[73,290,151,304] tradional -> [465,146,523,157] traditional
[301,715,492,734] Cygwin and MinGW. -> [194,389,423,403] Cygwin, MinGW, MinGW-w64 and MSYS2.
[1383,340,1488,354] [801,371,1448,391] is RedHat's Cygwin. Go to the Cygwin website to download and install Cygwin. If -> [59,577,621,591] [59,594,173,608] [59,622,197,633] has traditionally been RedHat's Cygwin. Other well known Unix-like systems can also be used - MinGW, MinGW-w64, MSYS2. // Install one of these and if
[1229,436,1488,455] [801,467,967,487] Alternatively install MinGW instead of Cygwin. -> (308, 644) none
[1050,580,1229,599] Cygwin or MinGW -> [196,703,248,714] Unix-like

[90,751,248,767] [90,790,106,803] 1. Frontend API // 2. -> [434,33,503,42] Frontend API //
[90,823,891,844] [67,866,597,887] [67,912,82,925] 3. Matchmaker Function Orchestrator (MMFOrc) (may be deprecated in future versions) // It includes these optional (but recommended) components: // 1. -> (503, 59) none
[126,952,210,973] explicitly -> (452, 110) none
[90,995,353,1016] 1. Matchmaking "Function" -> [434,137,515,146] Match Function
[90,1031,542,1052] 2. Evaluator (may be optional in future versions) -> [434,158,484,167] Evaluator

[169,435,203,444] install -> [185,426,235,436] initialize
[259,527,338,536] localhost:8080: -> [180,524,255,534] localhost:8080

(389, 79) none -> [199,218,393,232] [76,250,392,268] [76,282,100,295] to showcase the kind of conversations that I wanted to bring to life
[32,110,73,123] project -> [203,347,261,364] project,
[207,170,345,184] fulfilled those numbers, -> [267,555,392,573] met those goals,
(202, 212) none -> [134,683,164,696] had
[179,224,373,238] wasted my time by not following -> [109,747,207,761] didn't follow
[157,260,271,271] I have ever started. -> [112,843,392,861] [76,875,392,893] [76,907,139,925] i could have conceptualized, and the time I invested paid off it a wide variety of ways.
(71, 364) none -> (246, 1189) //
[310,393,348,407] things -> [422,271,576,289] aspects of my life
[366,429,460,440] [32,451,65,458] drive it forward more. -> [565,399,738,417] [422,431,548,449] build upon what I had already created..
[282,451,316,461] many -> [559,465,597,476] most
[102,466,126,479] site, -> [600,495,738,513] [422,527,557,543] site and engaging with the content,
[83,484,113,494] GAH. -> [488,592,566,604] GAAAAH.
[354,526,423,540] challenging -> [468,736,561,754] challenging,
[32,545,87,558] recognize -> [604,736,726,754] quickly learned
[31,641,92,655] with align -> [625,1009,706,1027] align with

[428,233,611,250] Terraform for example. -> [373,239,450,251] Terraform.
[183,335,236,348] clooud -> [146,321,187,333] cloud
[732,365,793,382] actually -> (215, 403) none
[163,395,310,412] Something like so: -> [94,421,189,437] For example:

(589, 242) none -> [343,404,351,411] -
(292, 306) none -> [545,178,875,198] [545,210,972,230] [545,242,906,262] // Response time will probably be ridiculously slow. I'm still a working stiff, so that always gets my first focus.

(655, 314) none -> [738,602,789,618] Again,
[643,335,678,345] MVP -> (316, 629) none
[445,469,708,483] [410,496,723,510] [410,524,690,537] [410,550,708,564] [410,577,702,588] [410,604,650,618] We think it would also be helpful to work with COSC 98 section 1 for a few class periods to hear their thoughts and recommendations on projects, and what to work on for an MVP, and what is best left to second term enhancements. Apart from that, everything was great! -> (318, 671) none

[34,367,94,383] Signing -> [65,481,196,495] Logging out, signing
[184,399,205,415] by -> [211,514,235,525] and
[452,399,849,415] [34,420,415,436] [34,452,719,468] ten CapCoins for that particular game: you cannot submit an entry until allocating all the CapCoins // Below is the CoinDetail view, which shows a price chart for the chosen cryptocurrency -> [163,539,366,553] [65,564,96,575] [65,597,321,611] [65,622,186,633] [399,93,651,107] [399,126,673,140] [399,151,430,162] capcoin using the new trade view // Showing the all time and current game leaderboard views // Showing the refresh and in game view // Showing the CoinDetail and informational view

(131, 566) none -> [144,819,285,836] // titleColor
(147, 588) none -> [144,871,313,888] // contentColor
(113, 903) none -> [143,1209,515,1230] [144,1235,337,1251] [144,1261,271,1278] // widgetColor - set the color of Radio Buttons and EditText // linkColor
*-*-*
From the material above, set down exactly the lines between the line holding "[90,751,248,767] [90,790,106,803] 1." and the line holding "[259,527,338,536] localhost:8080: ->", inclusive. Include nothing else.

[90,751,248,767] [90,790,106,803] 1. Frontend API // 2. -> [434,33,503,42] Frontend API //
[90,823,891,844] [67,866,597,887] [67,912,82,925] 3. Matchmaker Function Orchestrator (MMFOrc) (may be deprecated in future versions) // It includes these optional (but recommended) components: // 1. -> (503, 59) none
[126,952,210,973] explicitly -> (452, 110) none
[90,995,353,1016] 1. Matchmaking "Function" -> [434,137,515,146] Match Function
[90,1031,542,1052] 2. Evaluator (may be optional in future versions) -> [434,158,484,167] Evaluator

[169,435,203,444] install -> [185,426,235,436] initialize
[259,527,338,536] localhost:8080: -> [180,524,255,534] localhost:8080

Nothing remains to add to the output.